The use of social media within the GME community rose even before the Pandemic. Innovative Programs, enthusiastic residents, and applicants each recognized the benefits social media could provide if used correctly. Social media gave applicants an avenue to learn more about the programs in consideration for ranking and share them with their peers. As outside observers, we began seeing applicants creating Reddit pages and Google Sheets to share information about Programs, MATCH details, interview stories/tips, rank lists, and many more program details as early as 2017. From this behavior, we can extract that applicants want the ability to research, collect, aggregate, and discuss authentic information about Programs in real-time. Great digital tools such as the AMA’s FREIDA™, once the primary resource for Programs, are becoming a secondary source with social media and website presence rising to the top of the list for applicant review and appraisal.
This transition is felt by Programs across the nation due to the pandemic which created an immediate need for virtual communication and interaction between Programs and their applicant pool. This academic year MATCH cycle will be the first fully virtual attempt at the recruitment and MATCH process, presenting many challenges for Programs and applicants. As great as our digital tools, such as virtual meeting platforms (e.g., Zoom, ThalamusGME, ERAS Virtual), are, the question is: will they be enough to replace the in-person interviews and visiting rotations?
Interview day and visiting rotations are shown in several studies and across multiple medical specialties to be two of the top resources allowing applicants to effectively rank Programs.
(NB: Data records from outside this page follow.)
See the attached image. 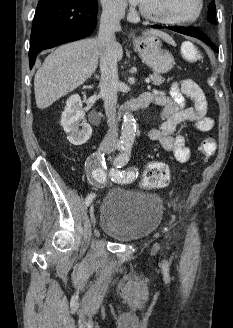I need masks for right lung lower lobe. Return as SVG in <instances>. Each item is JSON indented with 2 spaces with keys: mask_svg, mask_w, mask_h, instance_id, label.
Here are the masks:
<instances>
[{
  "mask_svg": "<svg viewBox=\"0 0 233 328\" xmlns=\"http://www.w3.org/2000/svg\"><path fill=\"white\" fill-rule=\"evenodd\" d=\"M97 11L96 0H39L30 38V68L40 51L91 33Z\"/></svg>",
  "mask_w": 233,
  "mask_h": 328,
  "instance_id": "obj_1",
  "label": "right lung lower lobe"
}]
</instances>
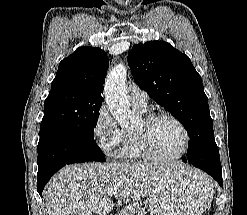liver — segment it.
<instances>
[{"mask_svg":"<svg viewBox=\"0 0 247 215\" xmlns=\"http://www.w3.org/2000/svg\"><path fill=\"white\" fill-rule=\"evenodd\" d=\"M180 163H87L66 166L44 190L49 215H107L114 205L107 191L128 204L150 195Z\"/></svg>","mask_w":247,"mask_h":215,"instance_id":"liver-1","label":"liver"}]
</instances>
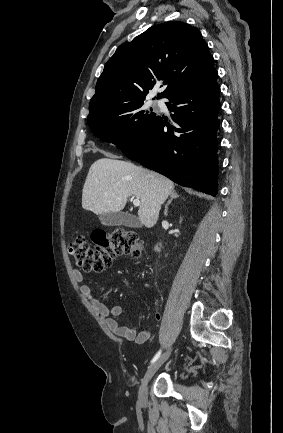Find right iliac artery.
<instances>
[{
	"label": "right iliac artery",
	"instance_id": "obj_1",
	"mask_svg": "<svg viewBox=\"0 0 283 433\" xmlns=\"http://www.w3.org/2000/svg\"><path fill=\"white\" fill-rule=\"evenodd\" d=\"M160 355H161V350H159V351L156 353V355L153 357L151 363L155 362V361L160 357Z\"/></svg>",
	"mask_w": 283,
	"mask_h": 433
}]
</instances>
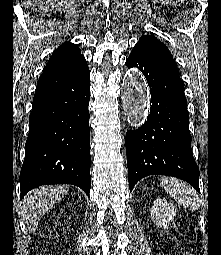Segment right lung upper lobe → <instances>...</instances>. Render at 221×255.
I'll return each instance as SVG.
<instances>
[{"mask_svg": "<svg viewBox=\"0 0 221 255\" xmlns=\"http://www.w3.org/2000/svg\"><path fill=\"white\" fill-rule=\"evenodd\" d=\"M81 57H83V55L81 54L78 46L76 44L66 42L52 54L45 66V69L43 70L42 76L56 72Z\"/></svg>", "mask_w": 221, "mask_h": 255, "instance_id": "cb5924a9", "label": "right lung upper lobe"}]
</instances>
Dr. Liz Southworth, a 1st-year OBGYN resident at Michigan Medicine and former co-chair of the Committee on Medical Education for the AMA’s Medical Student Section, explained in an interview with the AMA that "A lot of [how applicants rank preferences are formed by] people talking about the feel of a program. That is hard to assess if you are unable to get there and meet people. So, students should look at how social media can serve a role in understanding a residency program."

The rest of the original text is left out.